A 1.25 kg skateboard is coasting along the pavement at a speed of 4.24 m/s when a 1.00 kg cat drops from a tree vertically downward onto the skateboard. What is the speed of the skateboard-cat combination?
To find the speed of the skateboard-cat combination after the cat drops onto the skateboard, we can use the principle of conservation of momentum.
According to the law of conservation of momentum, the total momentum before the cat jumps onto the skateboard is equal to the total momentum after the cat lands on the skateboard.
The momentum of an object is defined as the product of its mass and velocity. Mathematically, momentum (p) can be calculated using the equation:
p = m * v
Where:
p = momentum
m = mass
v = velocity
Let's denote the mass of the skateboard as m1, the velocity of the skateboard as v1, and the mass of the cat as m2.

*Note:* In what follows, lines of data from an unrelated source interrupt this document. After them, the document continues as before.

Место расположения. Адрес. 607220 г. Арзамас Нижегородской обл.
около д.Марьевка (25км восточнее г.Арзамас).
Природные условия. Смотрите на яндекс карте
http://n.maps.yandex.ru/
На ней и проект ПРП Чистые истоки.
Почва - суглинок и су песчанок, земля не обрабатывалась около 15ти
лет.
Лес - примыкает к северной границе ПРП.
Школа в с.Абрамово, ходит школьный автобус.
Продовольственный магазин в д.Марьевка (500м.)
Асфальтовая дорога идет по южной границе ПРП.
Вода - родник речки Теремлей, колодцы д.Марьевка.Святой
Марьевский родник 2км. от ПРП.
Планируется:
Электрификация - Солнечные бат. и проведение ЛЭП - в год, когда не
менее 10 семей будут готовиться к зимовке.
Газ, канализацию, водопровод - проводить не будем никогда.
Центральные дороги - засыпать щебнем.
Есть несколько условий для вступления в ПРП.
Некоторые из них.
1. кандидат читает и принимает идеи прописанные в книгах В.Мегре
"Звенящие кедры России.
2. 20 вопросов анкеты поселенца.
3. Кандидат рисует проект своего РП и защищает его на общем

Before the cat lands on the skateboard, the momentum of the skateboard-cat system is given by the sum of the individual momenta:
p1 = m1 * v1
Once the cat lands on the skateboard, their combined momentum can be calculated as:
p2 = (m1 + m2) * v2
where v2 is the velocity of the skateboard-cat combination.
Since momentum is conserved, we can set the initial momentum equal to the final momentum:
p1 = p2
m1 * v1 = (m1 + m2) * v2
Now we can plug in the given values:
m1 = 1.25 kg (mass of the skateboard)
v1 = 4.24 m/s (velocity of the skateboard)

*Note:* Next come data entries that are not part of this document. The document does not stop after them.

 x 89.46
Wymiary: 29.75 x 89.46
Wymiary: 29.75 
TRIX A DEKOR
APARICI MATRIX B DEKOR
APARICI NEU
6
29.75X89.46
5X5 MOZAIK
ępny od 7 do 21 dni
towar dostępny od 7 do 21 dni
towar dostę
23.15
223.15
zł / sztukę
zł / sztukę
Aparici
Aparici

m2 = 1.00 kg (mass of the cat)
Substituting these values into the equation, we get:
(1.25 kg * 4.24 m/s) = (1.25 kg + 1.00 kg) * v2
Now we can solve for v2, the velocity of the skateboard-cat combination:
5.30 kg * m/s = 2.25 kg * v2
Divide both sides of the equation by 2.25 kg:
v2 = (5.30 kg * m/s) / 2.25 kg
v2 ≈ 2.36 m/s
Therefore, the speed of the skateboard-cat combination after the cat lands on the skateboard is approximately 2.36 m/s.